Evolutionary Relationships
The order in which the ability to generate energy evolved is generally considered to be:
2. Anaerobic photosynthesis: light converted to PMF
3. Oxygenic phtosynthesis: light converted to PMF and oxygen evolved
4. Respiration: reverse electron transport chain uses O2
Ribosomal RNA sequence homology indicates that chloroplasts are related to gram-negative bacteria. Chloroplasts are prokaryotic in structure and probably derived from an ancestor related to cyanobacteria which was first symbiotic inside eukaryotic cells and finally became an organelle. Cyanobacteria lack chlorophyll b and instead possess phycobilins whereas green plants do not. However, Prochloron and its relatives are prokaryotic oxygenic photosynthesizers without phycobilins but which do have chlorophyll b . Hence they are classified as prochlorophytes not cyanobacteria, and may be closer to the chloroplast ancestor.
Oxygen Releasing Photosynthesis
Chloroplasts of higher plants and cyanobacteria both possess two photosystems with distinct reaction centres and antennas. Both operate at shorter wavelengths than photosynthetic bacteria. Electrons flow from H2O to photosystem II (which releases oxygen) to photosystem I to NADP.

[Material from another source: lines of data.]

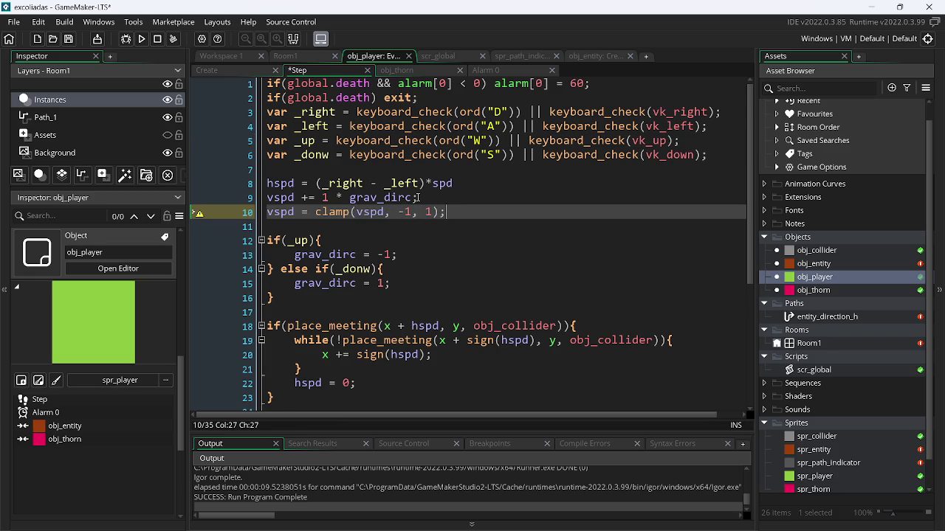
key(F5)
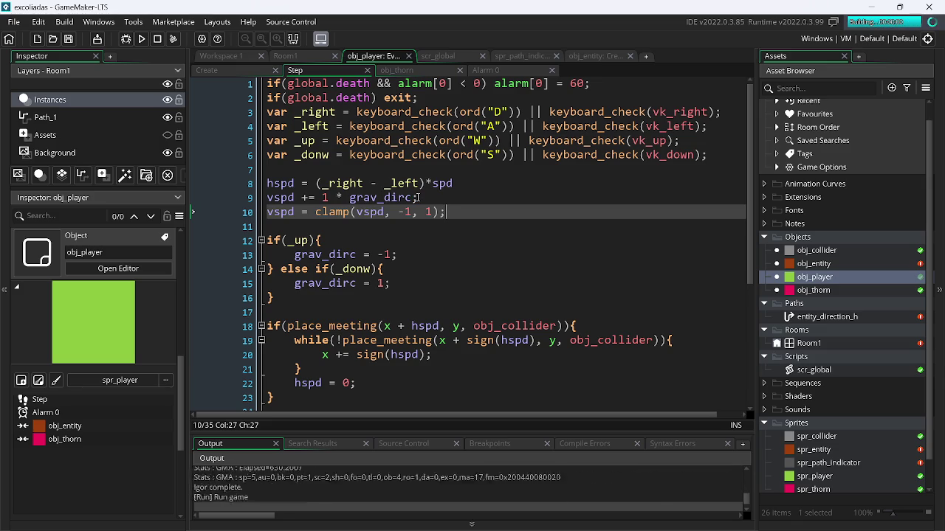
Test the player's movement and gravity flip in the running game, then close it.
key(Down)
key(Right)
key(Left)
key(Up)
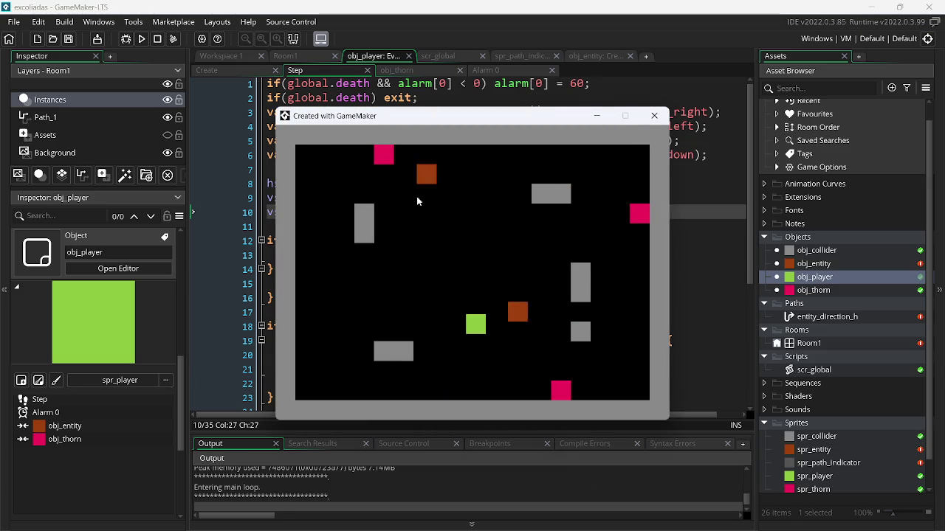
key(alt+F4)
Change the clamp limits to -3 and 3 and play-test movement along floor and ceiling.
key(Left)
key(BackSpace)
text(3)
key(Left)
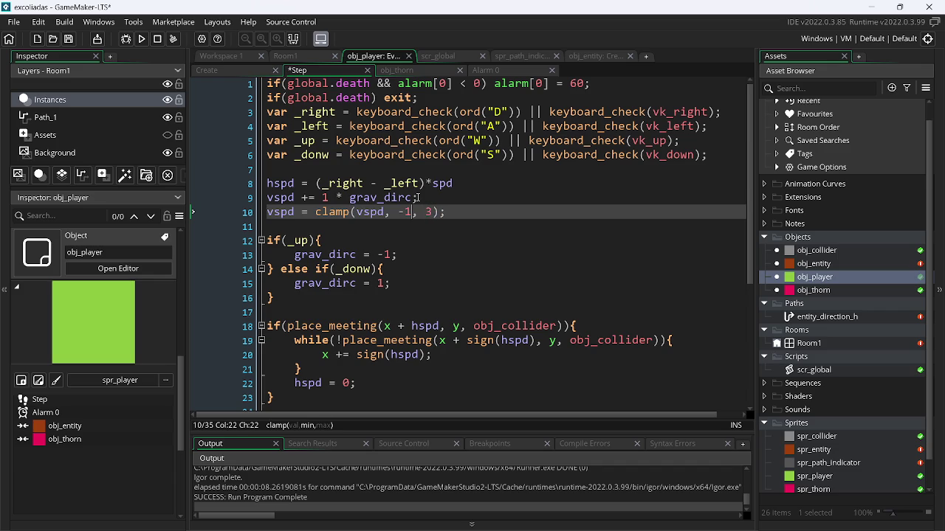
text(3)
key(F5)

PSI and PSII use red and green light respectively. PSI operates most efficiently when PSII is also working. Red light (700 nm) can be used efficiently even if green light is given as a flash before the red light is turned on. Hence the systems operate in sequence (PSII then PSI) and the electrons from PSII are needed for operation of PSI.
Components of Photosystem II
P680 is a pair of special reaction centre chlorophyll a molecules.
Phe is pheophytin (a chlorophyll derivative without the Mg).
QA and QB (= X320, in older diagrams) are plastoquinone which is similar in function to ubiquinone but found only in chloroplasts and cyanobacteria. As before, QA is fixed and QB is mobile. R is a long hydrophobic isoprenoid tail (40 to 50 carbons long).